For the listing below, print exactly the lines from the line with "pinky mcp: (573, 824)" to the line with "pinky mcp: (1351, 756)", both included, and nothing beyond them.

## Excerpted records:

────────────────────────────────────────

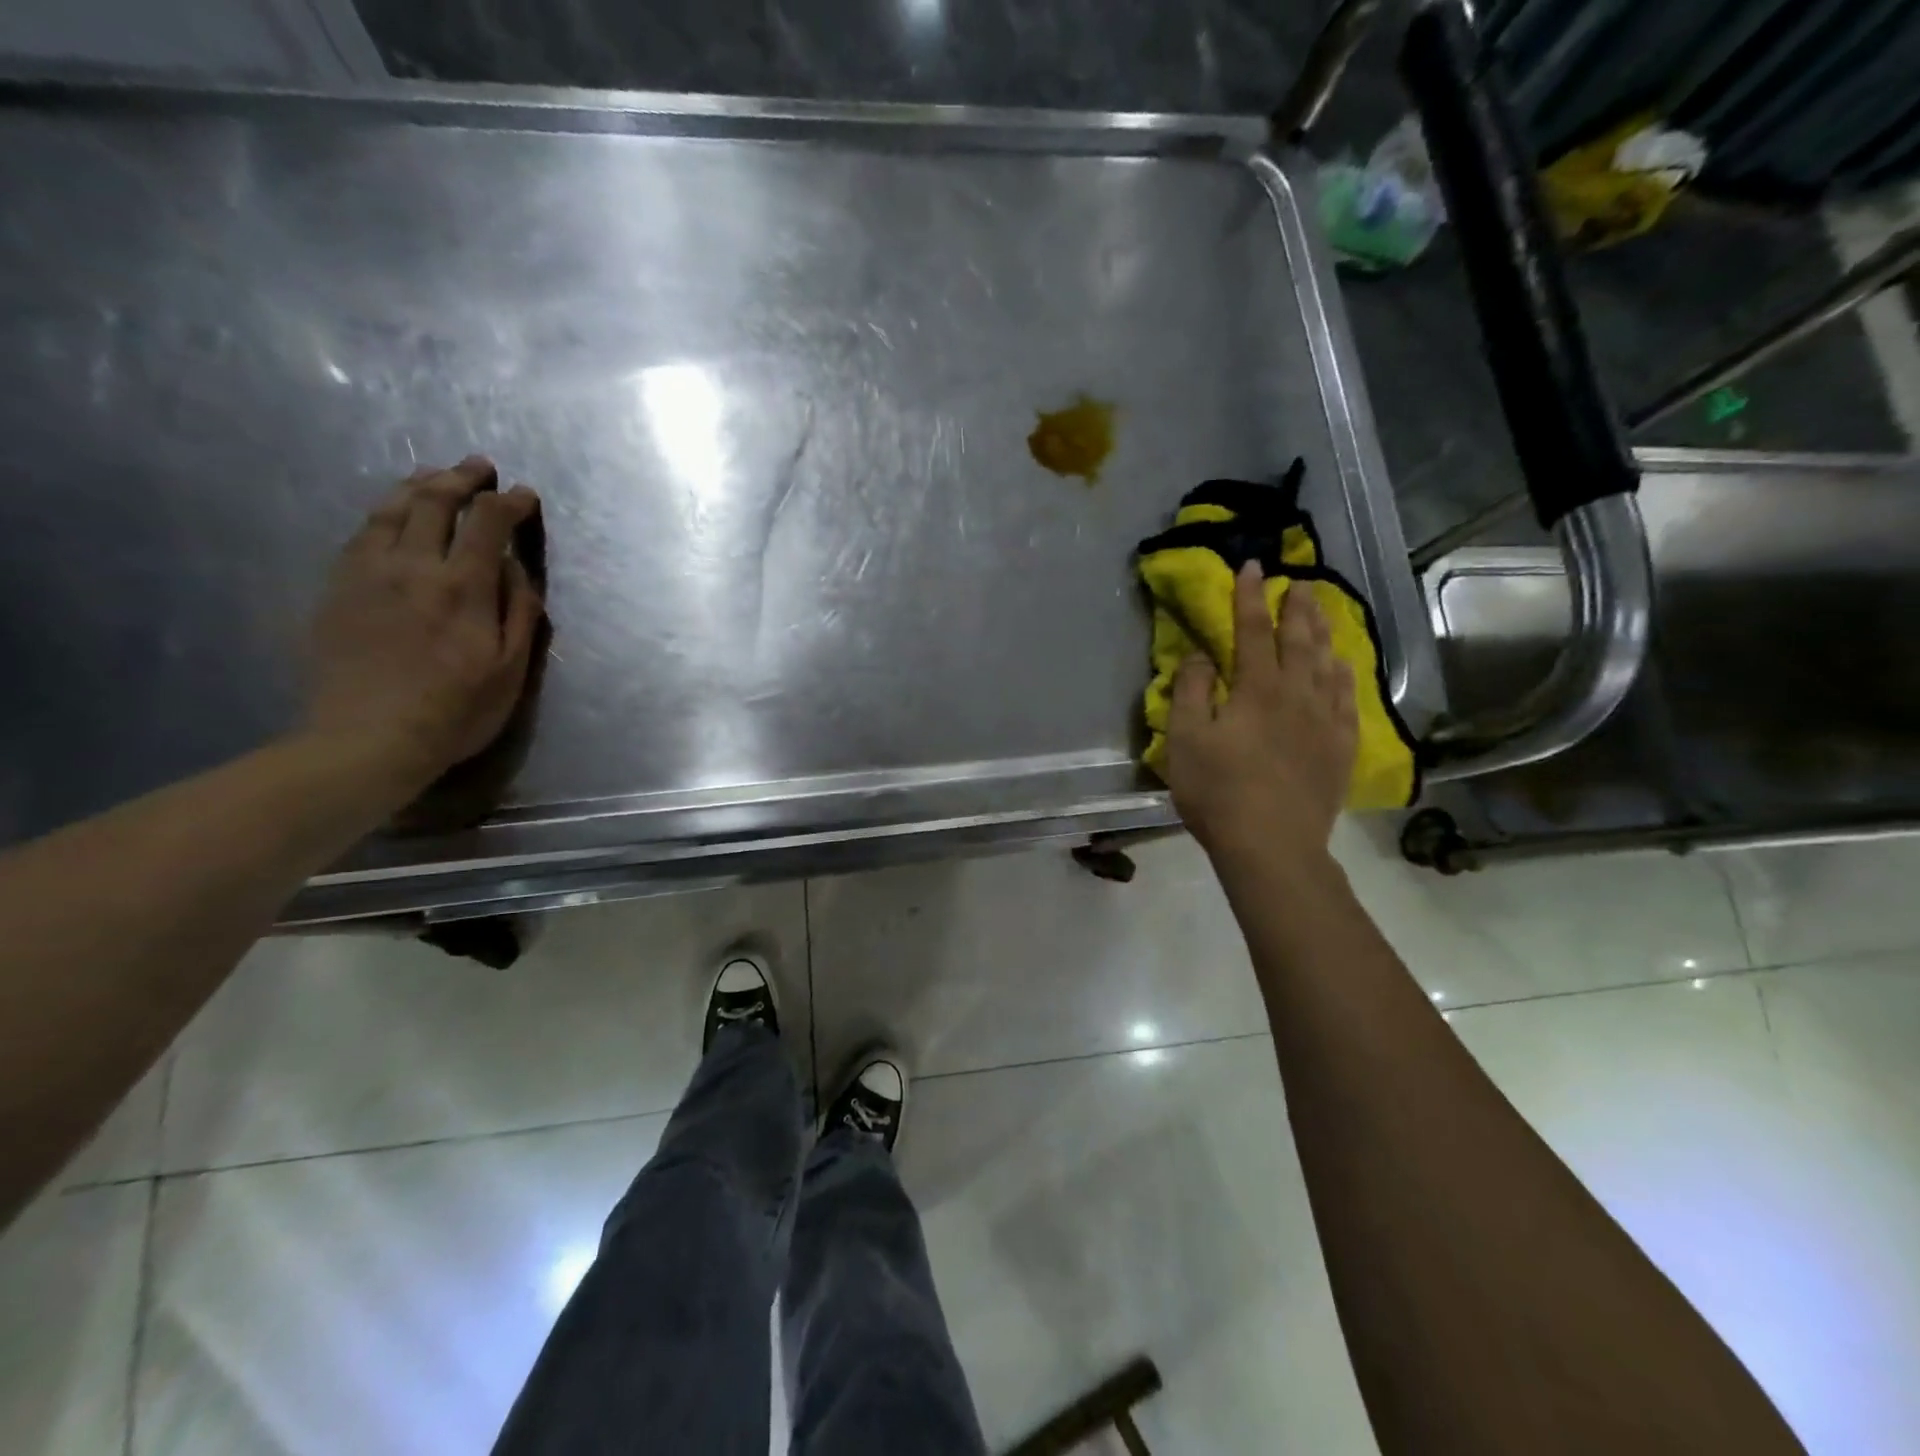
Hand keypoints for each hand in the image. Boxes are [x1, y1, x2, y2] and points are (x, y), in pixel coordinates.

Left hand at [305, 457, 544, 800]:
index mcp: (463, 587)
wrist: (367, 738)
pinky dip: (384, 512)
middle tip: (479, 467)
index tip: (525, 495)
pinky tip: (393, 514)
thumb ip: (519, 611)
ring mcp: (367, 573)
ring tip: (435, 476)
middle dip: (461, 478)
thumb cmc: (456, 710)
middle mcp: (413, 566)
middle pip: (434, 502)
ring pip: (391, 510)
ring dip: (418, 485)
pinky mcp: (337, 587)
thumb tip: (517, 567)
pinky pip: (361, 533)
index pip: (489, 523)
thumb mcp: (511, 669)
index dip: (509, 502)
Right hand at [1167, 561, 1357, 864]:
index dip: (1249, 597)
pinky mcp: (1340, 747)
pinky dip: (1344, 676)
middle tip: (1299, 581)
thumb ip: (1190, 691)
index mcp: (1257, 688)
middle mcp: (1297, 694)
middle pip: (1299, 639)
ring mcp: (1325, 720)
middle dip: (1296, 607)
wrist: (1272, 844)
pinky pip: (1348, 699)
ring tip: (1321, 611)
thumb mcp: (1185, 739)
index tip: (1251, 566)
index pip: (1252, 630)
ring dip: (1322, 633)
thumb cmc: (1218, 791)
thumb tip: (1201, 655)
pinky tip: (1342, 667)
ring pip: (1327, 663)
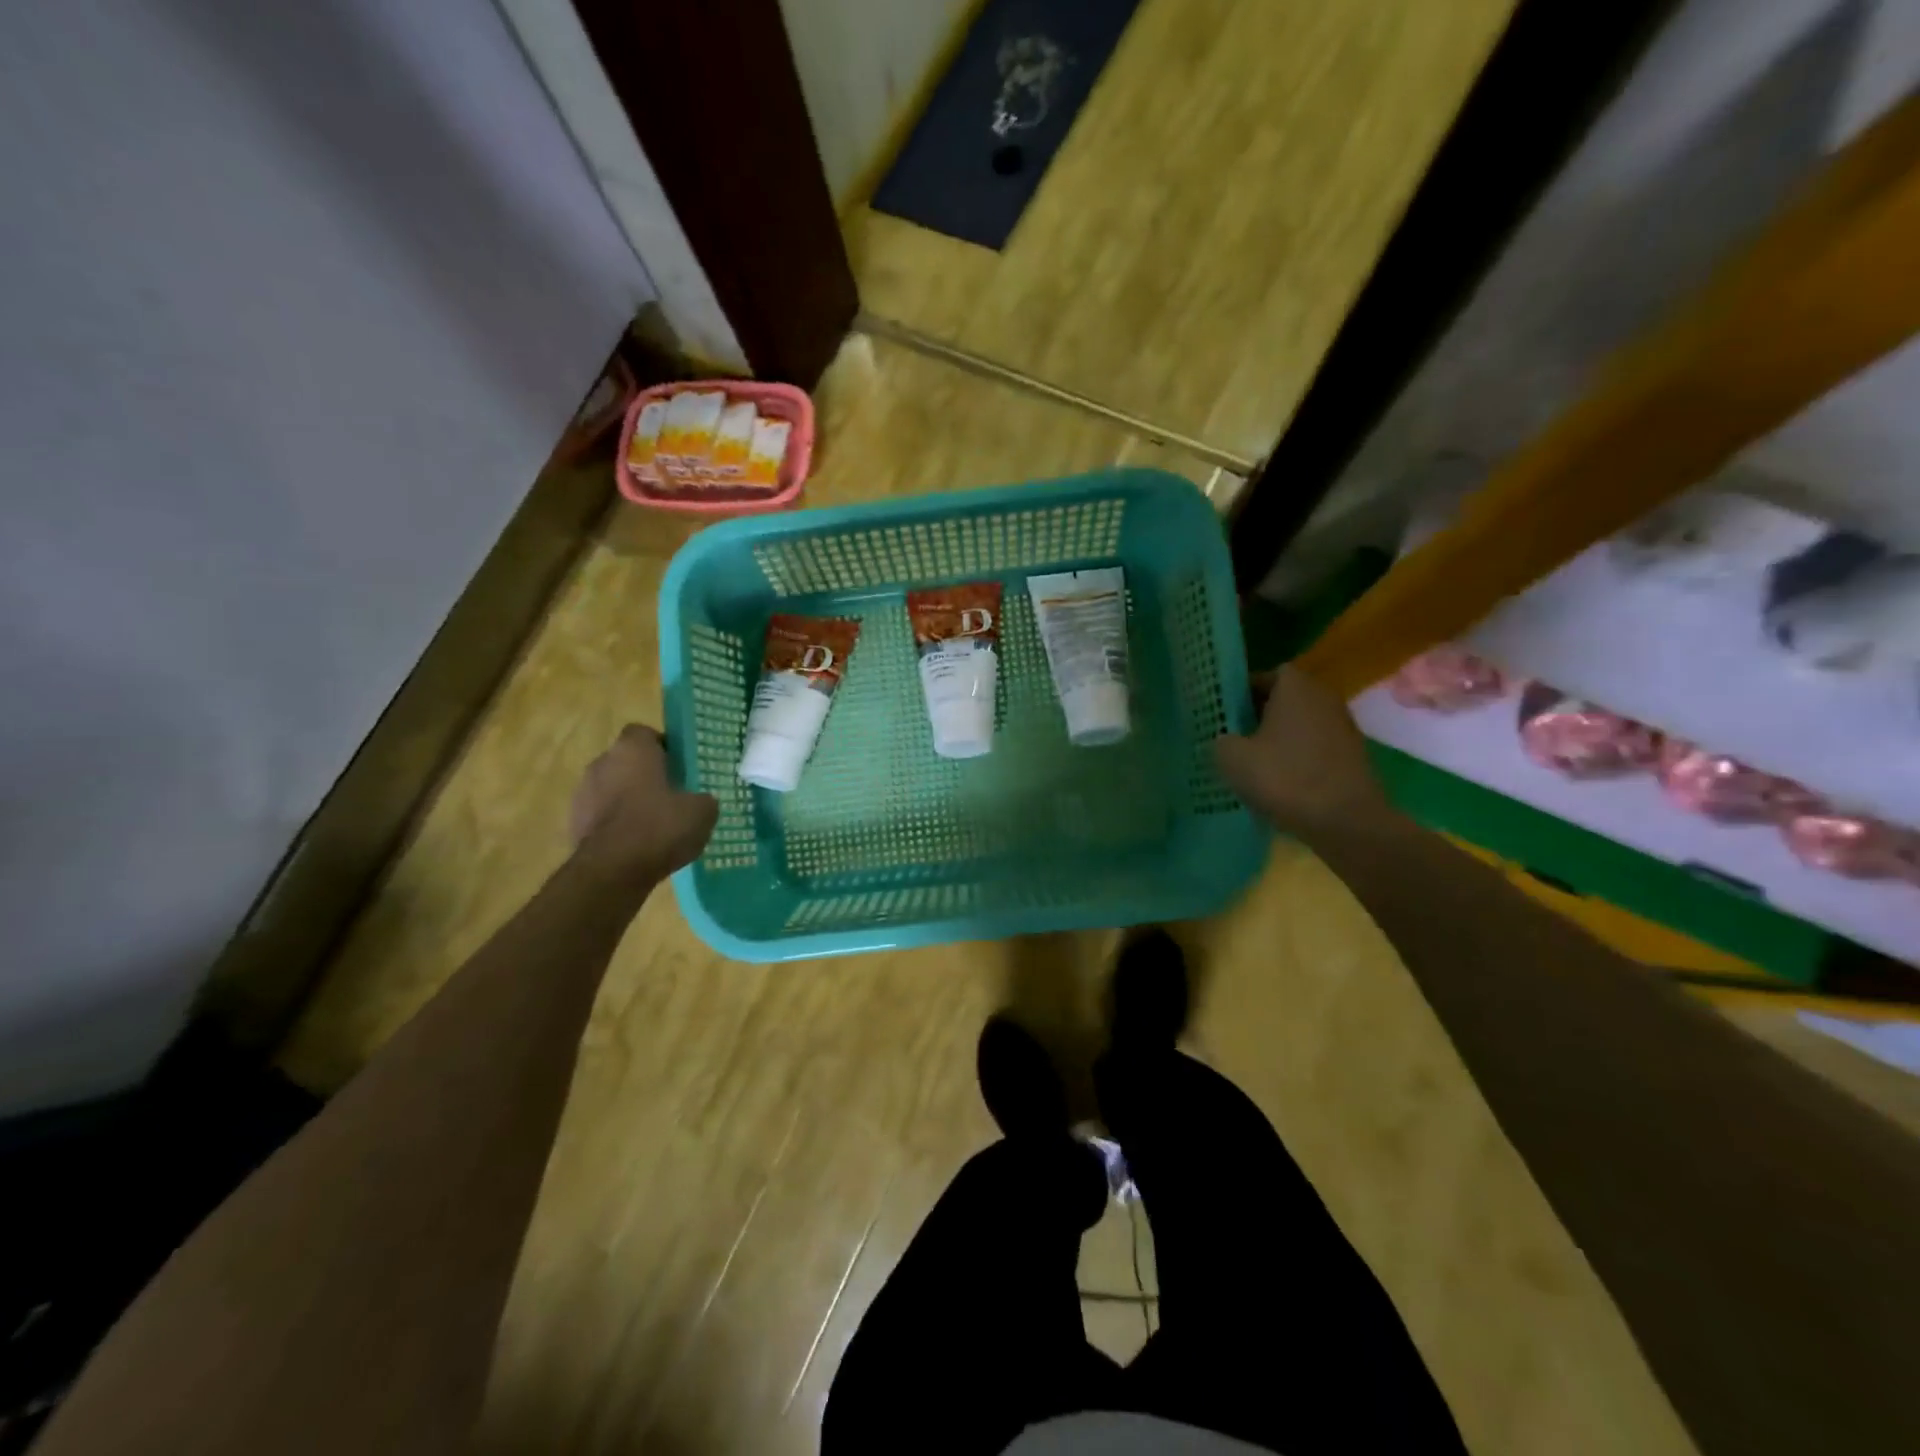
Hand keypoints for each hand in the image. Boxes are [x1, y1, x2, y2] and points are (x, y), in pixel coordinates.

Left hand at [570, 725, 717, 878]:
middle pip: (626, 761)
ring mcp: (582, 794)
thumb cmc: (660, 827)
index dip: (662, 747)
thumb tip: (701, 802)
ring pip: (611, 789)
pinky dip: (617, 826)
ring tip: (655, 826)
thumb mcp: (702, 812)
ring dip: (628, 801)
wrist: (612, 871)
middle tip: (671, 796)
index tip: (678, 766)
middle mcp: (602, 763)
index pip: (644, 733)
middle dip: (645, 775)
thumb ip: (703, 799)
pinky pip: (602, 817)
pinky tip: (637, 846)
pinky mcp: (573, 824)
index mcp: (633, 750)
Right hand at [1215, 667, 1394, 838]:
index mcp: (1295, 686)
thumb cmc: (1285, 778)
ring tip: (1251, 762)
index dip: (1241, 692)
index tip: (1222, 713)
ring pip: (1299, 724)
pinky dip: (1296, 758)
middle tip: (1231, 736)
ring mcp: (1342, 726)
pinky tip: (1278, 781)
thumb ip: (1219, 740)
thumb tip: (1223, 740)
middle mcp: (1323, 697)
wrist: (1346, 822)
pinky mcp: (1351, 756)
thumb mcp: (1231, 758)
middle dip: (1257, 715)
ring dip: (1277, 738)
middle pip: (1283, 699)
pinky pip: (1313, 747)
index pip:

────────────────────────────────────────

## Expected answer:
pinky mcp: (573, 824)
index mcp: (633, 750)
Right hand at [1215, 667, 1394, 838]:
index mcp: (1295, 686)
thumb cmc: (1285, 778)
ring tip: (1251, 762)
index dip: (1241, 692)
index tip: (1222, 713)
ring pip: (1299, 724)
pinky dip: (1296, 758)
middle tip: (1231, 736)
ring mcp: (1342, 726)
pinky tip: (1278, 781)
thumb ip: (1219, 740)
thumb tip: (1223, 740)
middle mcp: (1323, 697)
wrist: (1346, 822)
pinky mcp: (1351, 756)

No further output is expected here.